Catherine Lejealle : On utilise principalement des applications qui nous permettent de communiquer avec les autres, des applications de messages comme Snapchat, What’s app, Facebook Messenger – bien qu’assez délaissées par les jeunes aujourd’hui – ou encore Twitter.

En deuxième position, il y a les applications utilitaires, c’est-à-dire des applications qui vont nous rendre service, nous informer sur les horaires de bus ou de cinéma par exemple et que l’on va avoir tendance à consulter régulièrement.

Viennent ensuite les applications que l’on pourrait qualifier d’hédonistes ou ludiques. Notre portable nous est régulièrement à portée de main. Par conséquent, dès lors que l’on a un temps mort, on va avoir tendance à jouer à des jeux ou lire l’actualité.

Finalement, il s’agit d’applications que l’on utilise par contrainte de temps, des applications que l’on peut aisément utiliser dans notre quotidien et notre routine. Elles ne sont certes pas très exotiques mais elles remplacent en quelque sorte les objets que l’on avait avant comme un programme cinéma papier ou un journal et elles nous donnent en quelques doigtés ce dont on a besoin.
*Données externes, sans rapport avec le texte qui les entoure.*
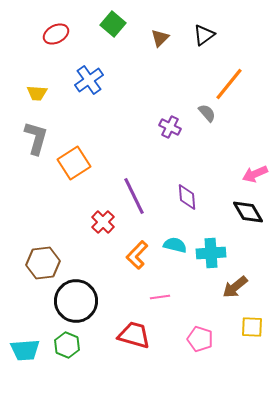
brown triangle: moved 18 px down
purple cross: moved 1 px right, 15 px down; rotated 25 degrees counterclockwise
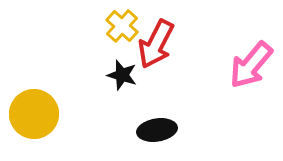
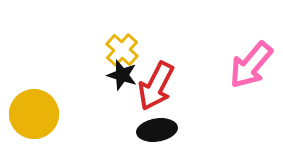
yellow cross: moved 24 px down
red arrow: moved 42 px down
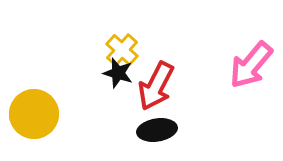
black star: moved 4 px left, 2 px up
Qu'est-ce que cela révèle de notre rapport au téléphone portable ? 

Cela révèle du simple fait que le téléphone portable est devenu un outil addictif et que nous sommes tous devenus hyperconnectés.

69 % des gens préféreraient perdre leur porte-monnaie ou leurs clés plutôt que leur téléphone portable. Par ailleurs, 66 % sont nomophobes (de "no mobile phobie"), c’est-à-dire qu’ils ne pensent pas pouvoir supporter être sans portable, tandis que 58 % des gens consultent leurs messages via leur portable pendant leurs vacances. Tous ces chiffres nous montrent bien l’outil relationnel qu’est devenu le téléphone portable. Grâce à lui, on est constamment relié à nos proches, on se crée une véritable identité numérique, on laisse une trace de notre vie, on documente sa personne… Le portable est en fait devenu un couteau-suisse qui nous aide à nous développer, une extension de nous-mêmes.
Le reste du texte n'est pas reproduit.